George Osborne used his March 2014 budget speech to announce a major change to the way pensions operate in the UK. From April next year there will be no obligation for people cashing in a pension pot to purchase an annuity. Under the existing regulations, anyone in a defined contribution scheme with a pension pot bigger than £30,000 (increased from £18,000 in the Budget) is required to purchase an annuity, after taking up to one-quarter of their savings in the form of a tax-free lump sum. Only those with a secure pension of £12,000 (reduced from £20,000 in the budget) can opt instead for a drawdown pension.

Once the new system comes into force, anyone with a pension pot will be able to cash in the whole amount and do with it whatever they like – though they will have to pay tax on any amount cashed in over and above the tax-free lump sum. This will have ramifications in a number of areas, from the housing market – if it leads to increased demand for buy-to-let properties – to the financing of social care – if people choose to spend most of their pension savings in the early years of their retirement.

The changes will also have consequences for the tax relief given to pension savings. The Labour party has already said that it would reduce the rate of tax relief on pension contributions from 45p to 20p for those earning over £150,000 (to fund a job guarantee for young people). More fundamentally, pensions minister Steve Webb gave an interview in which he came out in favour of a single rate of tax relief.

In fact, the Coalition has already cut tax relief. Most recently, from 2014/15 the annual limit on pension saving has been cut to £40,000 (from £50,000) and the lifetime limit to £1.25 million (from £1.5 million). It estimates this will boost revenues by £1.1 billion in 2017/18.

The motive for this move was, however, largely financial, as part of the government's efforts to reduce the budget deficit. Now there is to be no obligation to cash in a pension pot to purchase an annuity, there is a strong case for a more fundamental look at the tax treatment of pensions.

Any review would have to encompass all aspects of tax relief, including whether it is still appropriate to give tax relief on pension contributions at higher rates, the annual and lifetime limits, and the tax-free lump sum. It could well conclude that giving people greater freedom over how they use their pension savings should be accompanied by a reduction in the tax advantage of pension savings relative to other savings.

In this respect, the tax-free lump sum is the biggest anomaly. Currently up to 25 per cent of a person's pension savings are free from tax on contributions, free from tax on any income earned, and free from tax when cashed in. Even with the new lower lifetime limit, this means someone could save over £300,000 completely tax-free, which is extraordinarily generous.

In a report published last year the Pensions Policy Institute estimated that abolishing the tax-free lump sum would lead to an increase in tax revenues of around £4 billion, or alternatively that capping it at £36,000 (which would affect one in four people taking a pension) would save £2 billion. One problem with such a move, if it was applied to current pension savings, is that it could be seen as retrospective taxation. However, applying it just to future savings means that the additional revenues would accumulate only gradually. While this might be the correct approach from a pension perspective, it would be little help for a government looking for reform of tax relief on pension savings to make a worthwhile contribution to deficit reduction or to fund additional spending in a priority area in the next parliament.

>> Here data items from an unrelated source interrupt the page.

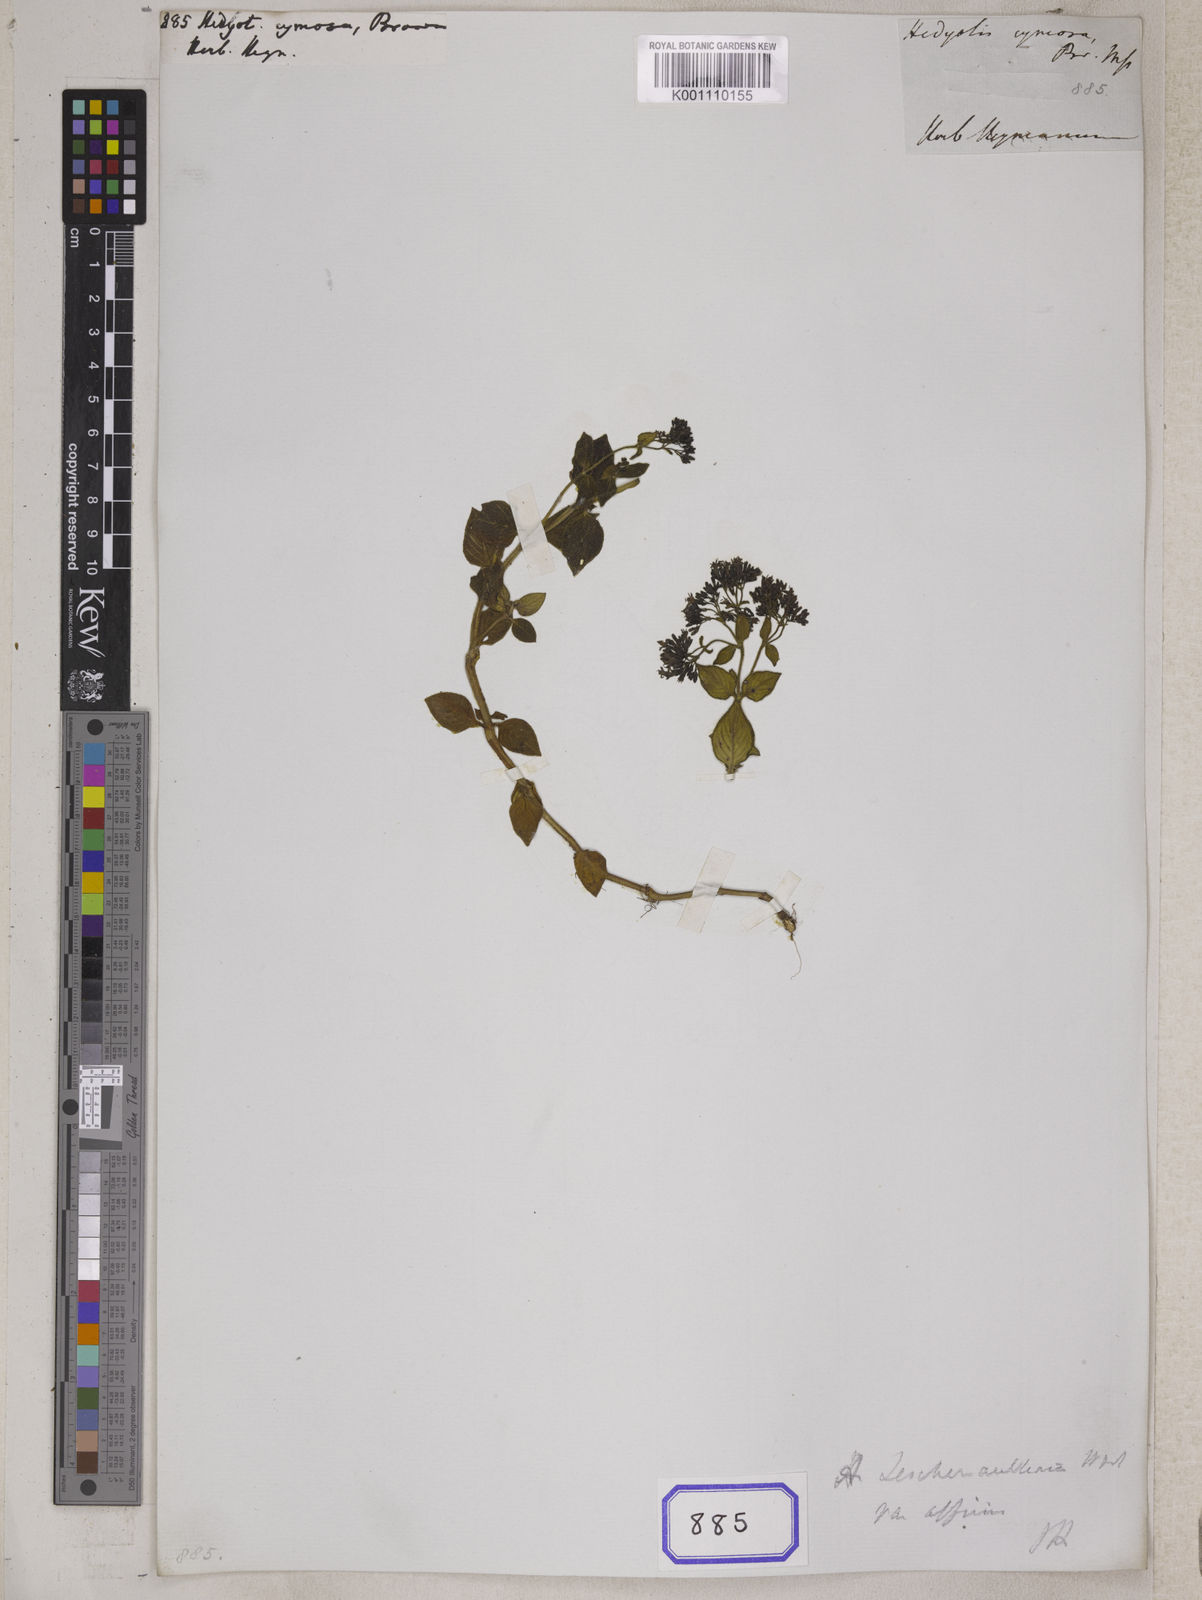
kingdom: Plantae
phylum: Tracheophyta
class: Magnoliopsida
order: Gentianales
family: Rubiaceae
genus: Hedyotis
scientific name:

This consideration might lead the next government to prefer to take further steps to make the tax treatment of pension contributions less generous. For example, reducing the annual limit to, say, £30,000 and the lifetime limit to £1 million would raise well over £1 billion (because more people would be affected than were hit by the reductions to £40,000 and £1.15 million).

This, though, is still a relatively small sum compared to the projected deficit. Any government that wants to combine reform of tax relief for pensions with raising substantial tax revenues to fund extra spending or to help eliminate the budget deficit would have to consider abolishing higher rate tax relief on contributions. The Pension Policy Institute reports that this would reduce the cost of tax relief by £13 billion.

Government borrowing is going to cast a large shadow over next year's general election. Any promise to cut taxes or increase spending made by one of the three major parties will have to be accompanied by offsetting tax increases or spending cuts or risk the charge of profligacy. The chancellor has already cut tax relief on pension savings in the current parliament. His moves to give people more choice over what they do with their pension savings makes it more likely that the next government, whatever its composition, will cut it further.